Both the Zimbabweans and the PCB want this to be a short in-and-out trip with the players barricaded in the surroundings of the Gaddafi Stadium by staying at the NCA hostel. This will probably rank as the world record for the shortest distance traveled locally between ‘hotel’ and ground by a touring team; in fact even a home team. I wonder if they’ll just walk and cross the road to enter Gaddafi Stadium or be taken in a coach in which case the players will hardly have time to get comfortable before they’re disembarking.
Another good news on the administrative front. There has been the announcement by Shaharyar Khan that in future the nominee to the ICC presidency (a ceremonial post) will be a high caliber cricketer. The sad part is that the post will come again to Pakistan in 2025 and that too if there are no additions to the 10 Test playing nations.
On the playing front the positives have been the success of Azhar Ali as an ODI batsman, going past 50 on captaincy debut and finishing with a hundred. He scored at an average of almost 70 and has maintained his ODI average of over 40 but has bettered his strike rate, scoring at 85 in the rubber. Where he slowed down temporarily was when wickets fell back to back and that is understandable. Nevertheless as a batsman he has taken more risks than Misbah would in such circumstances and has kept the scorecard moving.
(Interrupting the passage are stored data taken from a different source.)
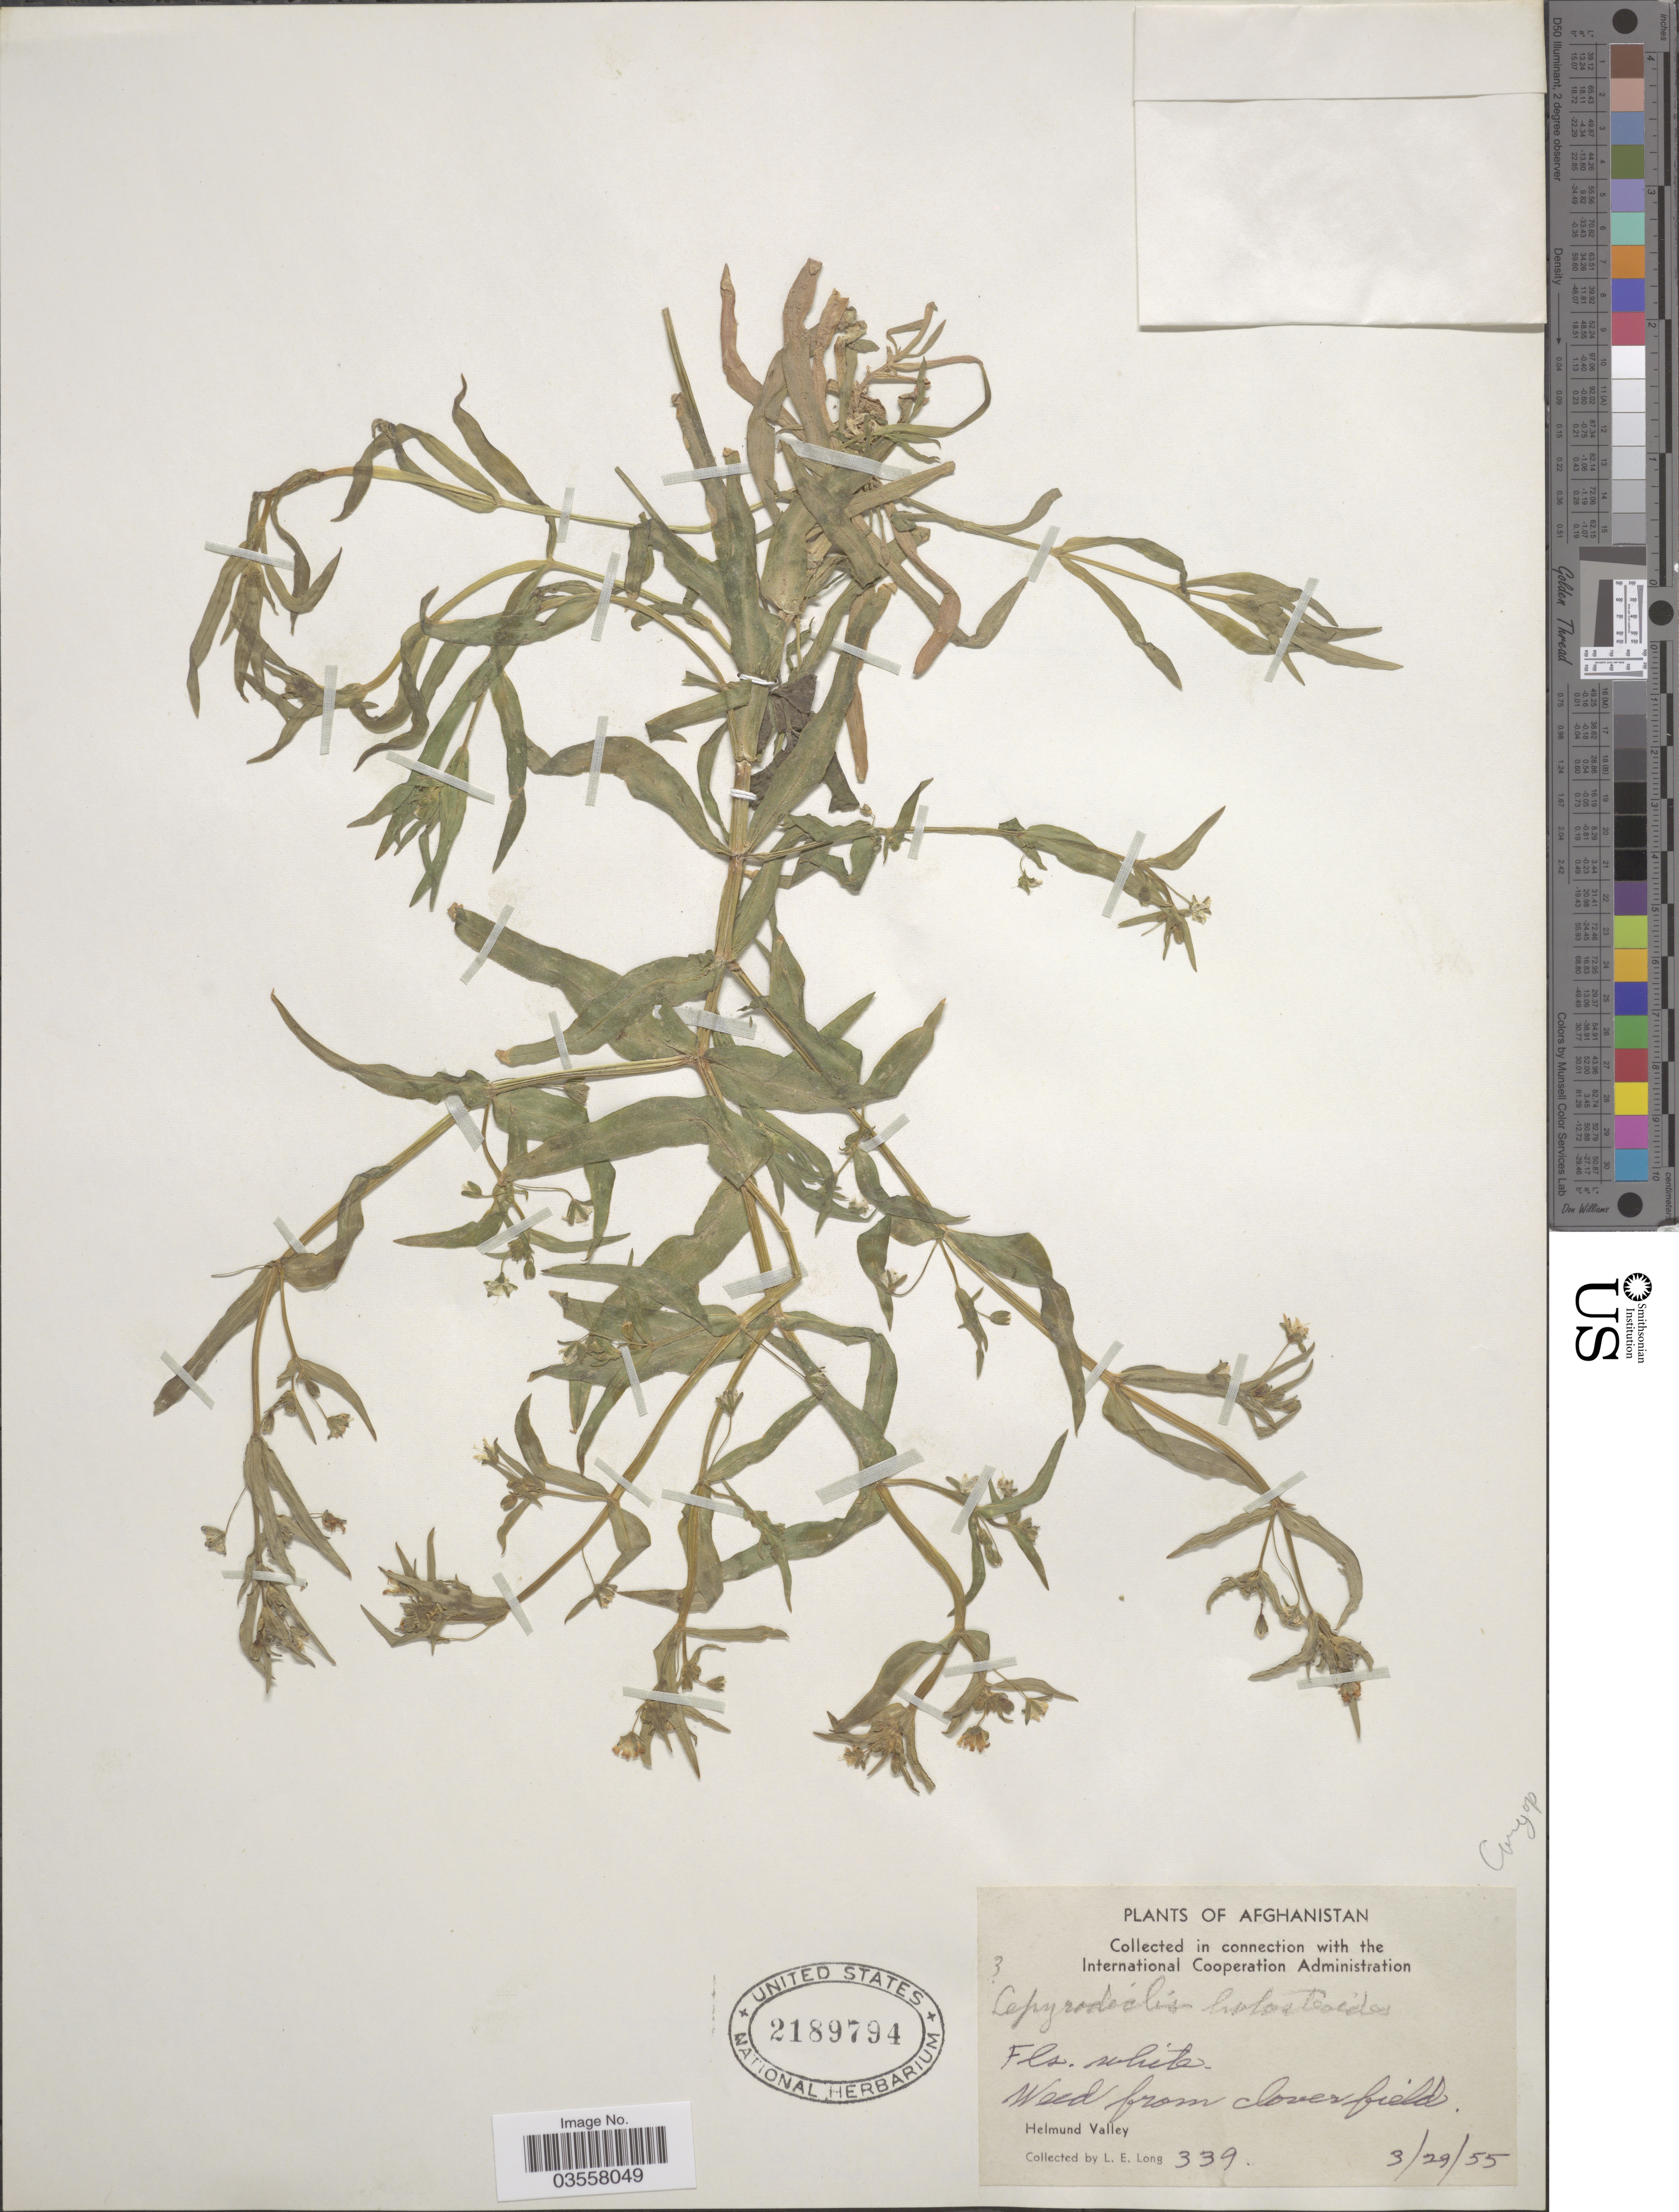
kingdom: Plantae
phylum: Tracheophyta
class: Magnoliopsida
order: Caryophyllales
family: Caryophyllaceae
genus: Lepyrodiclis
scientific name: Lepyrodiclis holosteoides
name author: (C.A. Mey.) Fenzl ex Fisch. & C.A. Mey.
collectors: L. E. Long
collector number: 339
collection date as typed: Transcribed d/m/y: 29/3/55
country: Afghanistan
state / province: Helmand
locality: Helmund Valley.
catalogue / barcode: US 2189794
He may have lacked some imagination in the field placing and bowling changes but then his bowlers let him down in all the three ODIs.
Another positive on the field has been the performance of the new entrants, since long knocking on the doors shut to them by the previous selectors. All of Rizwan, Saad Nasim and Sami Aslam had at least one good outing. What’s more they batted with confidence and displayed maturity.
Another pleasing aspect has been the development of Wahab Riaz as a batting prospect. He seems best poised to take the all rounder position vacated by Shahid Afridi. He needs more application though, which his dismissal in the third ODI proved.
Unfortunately the negatives, which may have been less, were admittedly dominant. Chief among them have been the fitness issues; Pakistani bowlers especially have fallen like flies. First Sohail Khan had to back out of the tour and now Ehsan Adil and Rahat Ali have pulled up midway through the tour. Is it a poor training technique or is it overabundance of hours spent while training. Remember, it was leaked during the World Cup that some players had complained of the length and intensity of the training sessions.
Even if justified did they take into account that this sudden surge was not on considering only two players, Misbah and Younus Khan, had passed the standards back in December?
Another negative from the ODI segment has been the performance (or rather lack of it) of Hafeez and Fawad Alam. Both were a risk to be played considering they already had Haris Sohail and Saad Nasim who play cautiously more than aggressively.
Considering Fawad at least deserved a recall, Saad Nasim should have made way in at least the first ODI; he couldn’t be dropped after his fine 77 in the second, so in the third Fawad should have been made to sit out.
Waqar has to walk the talk. If he feels that the Pakistani batsmen are playing too carefully then he has to send in more the sort of Sarfraz Ahmed in place of one of them.
It was therefore stupid of him to drop Sarfraz to make way for Sami Aslam. If he felt he wasn’t doing enough as opener (though two games are not enough to judge) then Sarfraz should have played in place of Fawad, who had seemed less confident.
Once again Waqar seems to have pounced on the opportunity to prove a point that he will never tire of proving: that Sarfraz is not an opener.
I had written before the start of the tour that this time Waqar is in the front line because he’s got his wishes of dropping Ahmed Shahzad and Umar Akmal and had Azhar Ali appointed as captain. He’s got a lot of answering to do.